----- GIVEN TEXT -----

Chiang Mai International Airport (CNX) handles both domestic and regional international flights. The route from Bangkok is one of the busiest in the country. Thai Airways flies daily almost every hour, with additional flights in the peak tourist season. There are currently (Sep, 2016) 15 different airlines that fly into and out of CNX (with a 16th, Thai Viet Jet beginning operations later in Sept, 2016)[154], including:


  • Air Asia [155] A well-known Asian low-cost airline, has domestic flights from/to Bangkok (Don Mueang airport), Phuket, Krabi, Hat Yai. Used to be the cheapest option if you booked at least a week before, but now it's true only during the best promotional offers (typically available months before the flight). Regular fare for tickets to Bangkok, including taxes, is from 1,400 baht (with fees for luggage, food, seat reservation easily adding almost half of that). Promotional fares can be much less. Prices can be significantly higher if you book just a few days before, or want a specific day/flight
  • Bangkok Airways [156] A full-service carrier positioning itself as an "Asia's boutique airline", flies to from/to Ko Samui, Bangkok (Suvarnabhumi), Krabi, Phuket and Udon Thani. Surprisingly, Bangkok Airways can be cheaper than the budget airlines, particularly if you book just a few days ahead. From 1,390 baht to Bangkok.
  • Kan Air [157]. Kan Air flies to and from from Chiang Mai to Chiang Rai, Khon Kaen, Pai, Mae Hong Son, Nan, Phitsanulok, Ubon Ratchathani, Pattaya (U-Tapao), and Phuket. They also can be hired (for a premium) for charter flights to other airports, such as Mae Sariang. Note: as of 03 April 2017 Kan Air was grounded from all except their Pai and Mae Hong Son flights. There is no information about when flights to other airports will resume.

-----

### TASKS
1. According to the Chiang Mai airport text, which destinations does Bangkok Airways serve?
2. Rewrite the paragraph of the Chiang Mai airport text that begins "Chiang Mai International Airport (CNX) handles" as a short bulleted list, keeping its main facts.

----- INFORMATION GIVEN -----

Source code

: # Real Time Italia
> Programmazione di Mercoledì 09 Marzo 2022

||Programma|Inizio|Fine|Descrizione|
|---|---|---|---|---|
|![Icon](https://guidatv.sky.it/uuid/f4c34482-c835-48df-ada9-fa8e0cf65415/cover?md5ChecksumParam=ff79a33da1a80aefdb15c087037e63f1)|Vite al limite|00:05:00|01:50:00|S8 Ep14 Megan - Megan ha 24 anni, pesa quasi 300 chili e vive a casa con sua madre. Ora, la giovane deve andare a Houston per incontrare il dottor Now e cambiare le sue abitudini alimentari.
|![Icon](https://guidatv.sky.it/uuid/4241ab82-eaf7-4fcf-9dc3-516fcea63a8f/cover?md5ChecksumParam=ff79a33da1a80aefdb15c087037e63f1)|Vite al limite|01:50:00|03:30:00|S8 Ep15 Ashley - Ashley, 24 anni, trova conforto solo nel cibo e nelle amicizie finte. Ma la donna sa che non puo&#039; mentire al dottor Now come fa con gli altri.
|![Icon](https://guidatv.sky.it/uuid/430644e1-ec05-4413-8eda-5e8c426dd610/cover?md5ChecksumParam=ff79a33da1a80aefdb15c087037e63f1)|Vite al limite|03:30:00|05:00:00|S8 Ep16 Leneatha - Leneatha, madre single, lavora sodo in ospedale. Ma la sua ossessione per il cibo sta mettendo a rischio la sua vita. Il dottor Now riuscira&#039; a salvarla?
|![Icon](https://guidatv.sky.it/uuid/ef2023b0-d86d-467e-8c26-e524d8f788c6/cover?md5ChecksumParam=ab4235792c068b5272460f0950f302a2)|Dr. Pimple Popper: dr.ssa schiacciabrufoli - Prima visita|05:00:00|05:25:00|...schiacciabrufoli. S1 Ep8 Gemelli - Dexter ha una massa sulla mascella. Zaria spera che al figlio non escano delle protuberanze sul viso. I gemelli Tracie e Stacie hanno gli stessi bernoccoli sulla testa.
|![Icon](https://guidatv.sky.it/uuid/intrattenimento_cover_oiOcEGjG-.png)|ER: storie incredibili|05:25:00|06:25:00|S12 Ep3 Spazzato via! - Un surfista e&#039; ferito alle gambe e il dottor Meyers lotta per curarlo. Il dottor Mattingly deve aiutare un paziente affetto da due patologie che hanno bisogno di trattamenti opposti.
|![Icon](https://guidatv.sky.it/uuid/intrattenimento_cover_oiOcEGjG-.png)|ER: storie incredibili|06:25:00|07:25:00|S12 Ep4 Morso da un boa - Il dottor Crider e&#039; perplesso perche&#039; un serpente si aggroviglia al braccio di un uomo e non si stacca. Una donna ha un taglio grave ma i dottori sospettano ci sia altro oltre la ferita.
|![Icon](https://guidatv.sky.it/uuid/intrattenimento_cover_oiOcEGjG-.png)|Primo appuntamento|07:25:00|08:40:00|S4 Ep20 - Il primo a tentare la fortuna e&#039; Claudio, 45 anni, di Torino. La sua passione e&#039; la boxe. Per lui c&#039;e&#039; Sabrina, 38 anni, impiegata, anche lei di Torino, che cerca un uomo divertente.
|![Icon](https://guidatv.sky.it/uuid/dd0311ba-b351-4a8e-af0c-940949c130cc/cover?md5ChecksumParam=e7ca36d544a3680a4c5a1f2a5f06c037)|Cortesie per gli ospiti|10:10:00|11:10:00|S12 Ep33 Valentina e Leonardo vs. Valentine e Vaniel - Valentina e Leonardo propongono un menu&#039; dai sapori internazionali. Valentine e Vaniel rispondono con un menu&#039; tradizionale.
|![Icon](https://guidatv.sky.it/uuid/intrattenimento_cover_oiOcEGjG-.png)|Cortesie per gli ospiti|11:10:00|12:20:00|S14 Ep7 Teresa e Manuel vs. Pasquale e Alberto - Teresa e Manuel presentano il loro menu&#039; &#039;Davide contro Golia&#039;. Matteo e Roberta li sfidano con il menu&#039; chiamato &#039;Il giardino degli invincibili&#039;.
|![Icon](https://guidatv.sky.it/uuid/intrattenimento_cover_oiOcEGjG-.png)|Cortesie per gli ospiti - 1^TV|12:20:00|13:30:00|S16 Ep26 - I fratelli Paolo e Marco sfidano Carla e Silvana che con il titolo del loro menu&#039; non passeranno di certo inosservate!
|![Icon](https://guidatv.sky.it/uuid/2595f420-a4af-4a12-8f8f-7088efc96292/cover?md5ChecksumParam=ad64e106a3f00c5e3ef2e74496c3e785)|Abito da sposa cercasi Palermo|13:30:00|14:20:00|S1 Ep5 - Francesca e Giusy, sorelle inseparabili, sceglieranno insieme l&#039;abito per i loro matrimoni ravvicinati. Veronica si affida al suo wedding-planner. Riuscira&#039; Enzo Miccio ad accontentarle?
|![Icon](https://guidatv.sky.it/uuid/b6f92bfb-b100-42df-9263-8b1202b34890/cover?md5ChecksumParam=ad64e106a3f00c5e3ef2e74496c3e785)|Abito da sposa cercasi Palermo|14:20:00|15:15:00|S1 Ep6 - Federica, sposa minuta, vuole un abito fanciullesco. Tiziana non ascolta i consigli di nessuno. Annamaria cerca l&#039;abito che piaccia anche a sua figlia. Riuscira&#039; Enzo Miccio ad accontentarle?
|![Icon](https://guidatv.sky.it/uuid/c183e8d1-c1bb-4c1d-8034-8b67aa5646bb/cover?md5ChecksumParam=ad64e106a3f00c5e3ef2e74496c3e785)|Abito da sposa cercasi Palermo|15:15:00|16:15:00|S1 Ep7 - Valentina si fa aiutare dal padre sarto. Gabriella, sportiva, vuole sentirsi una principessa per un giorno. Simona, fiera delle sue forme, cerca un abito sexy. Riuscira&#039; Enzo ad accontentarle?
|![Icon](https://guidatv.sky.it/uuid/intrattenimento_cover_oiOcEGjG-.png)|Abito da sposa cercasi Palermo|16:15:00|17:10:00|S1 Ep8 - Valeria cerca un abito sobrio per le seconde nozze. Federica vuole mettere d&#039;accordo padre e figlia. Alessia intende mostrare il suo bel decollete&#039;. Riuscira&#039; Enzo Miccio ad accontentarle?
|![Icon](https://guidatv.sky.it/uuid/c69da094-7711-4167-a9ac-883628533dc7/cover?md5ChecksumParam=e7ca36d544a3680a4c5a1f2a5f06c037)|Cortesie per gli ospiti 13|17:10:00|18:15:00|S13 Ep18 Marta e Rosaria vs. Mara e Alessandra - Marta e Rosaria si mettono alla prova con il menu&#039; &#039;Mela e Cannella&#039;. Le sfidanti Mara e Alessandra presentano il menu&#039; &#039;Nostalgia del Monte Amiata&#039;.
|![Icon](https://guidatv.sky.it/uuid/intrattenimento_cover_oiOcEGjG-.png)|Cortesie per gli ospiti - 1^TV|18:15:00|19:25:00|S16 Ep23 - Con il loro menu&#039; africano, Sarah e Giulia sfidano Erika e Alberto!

-----

### OUTPUTS IN ORDER
1. Ko Samui, Bangkok (Suvarnabhumi), Krabi, Phuket, Udon Thani

2.
- Chiang Mai International Airport (CNX) serves domestic and regional international flights.
- The route from Bangkok is one of the busiest in the country.
- Thai Airways flies it daily almost every hour, with extra flights in the peak tourist season.
- As of September 2016, 15 airlines fly into and out of CNX, and a 16th, Thai Viet Jet, was due to begin operations later that month.